Getting Started

For your first time with Shoebot, you can try out the included code editor by running shoebot in your terminal.

_images/shoebot-ide.png

Open one of the example scripts and Run it through the Run -> Run script menu option or the Ctrl-R keyboard shortcut. A window should open with an image or animation.

You can now start editing the code and re-running to see the new outcome. Changing values on example scripts is a great way to understand how things work.

The Shoebot code editor is however rather limited. We recommend trying out Atom with the Shoebot extension for a more powerful and customizable coding environment.

Running in the console

If you prefer using your own text editor to edit files and just want something to run the scripts, the sbot command is what you want. Head over to the examples/ directory and try running:

sbot grid/balls.bot

By default, Shoebot will open a window with the result. But we can also output directly to a file with the -o option, short for --outputfile. Supported formats are SVG, PNG, PDF and PS.

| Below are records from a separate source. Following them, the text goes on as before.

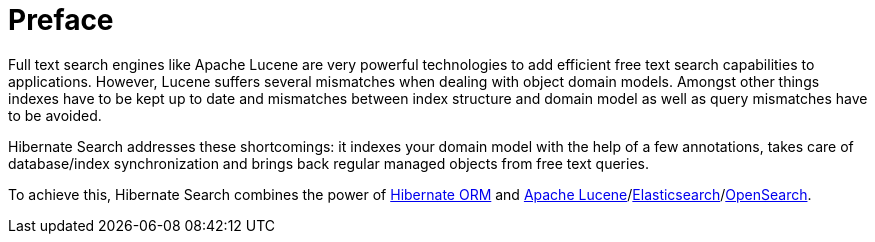 [[preface]]
= Preface

Full text search engines like Apache Lucene are very powerful technologies to add efficient free
text search capabilities to applications. However, Lucene suffers several mismatches when dealing
with object domain models. Amongst other things indexes have to be kept up to date and mismatches
between index structure and domain model as well as query mismatches have to be avoided.

Hibernate Search addresses these shortcomings: it indexes your domain model with the help of a few
annotations, takes care of database/index synchronization and brings back regular managed objects
from free text queries.

To achieve this, Hibernate Search combines the power of
link:$$http://www.hibernate.org/orm$$[Hibernate ORM] and
link:{luceneUrl}[Apache Lucene]/link:{elasticsearchUrl}[Elasticsearch]/link:{openSearchUrl}[OpenSearch].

sbot grid/balls.bot -o balls.svg

There are many features available in the console runner that aren’t accessible in the Shoebot or Atom editors, so be sure to take a look at the Command line flags section.

Exporting video

The Atom extension has a right-click option to save to video, but you can also do this in the command line with the sbot-export-video script, which generates an image sequence and runs ffmpeg to put everything into an MP4 file.

sbot-video-export animation/wishyworm.bot -o worm.mp4 -f 150

The -f option (short for --framenumber) specifies the number of frames to render; the default value is 300, or 10 seconds in 30 FPS.

In the future, this feature will become part of the sbot command line runner.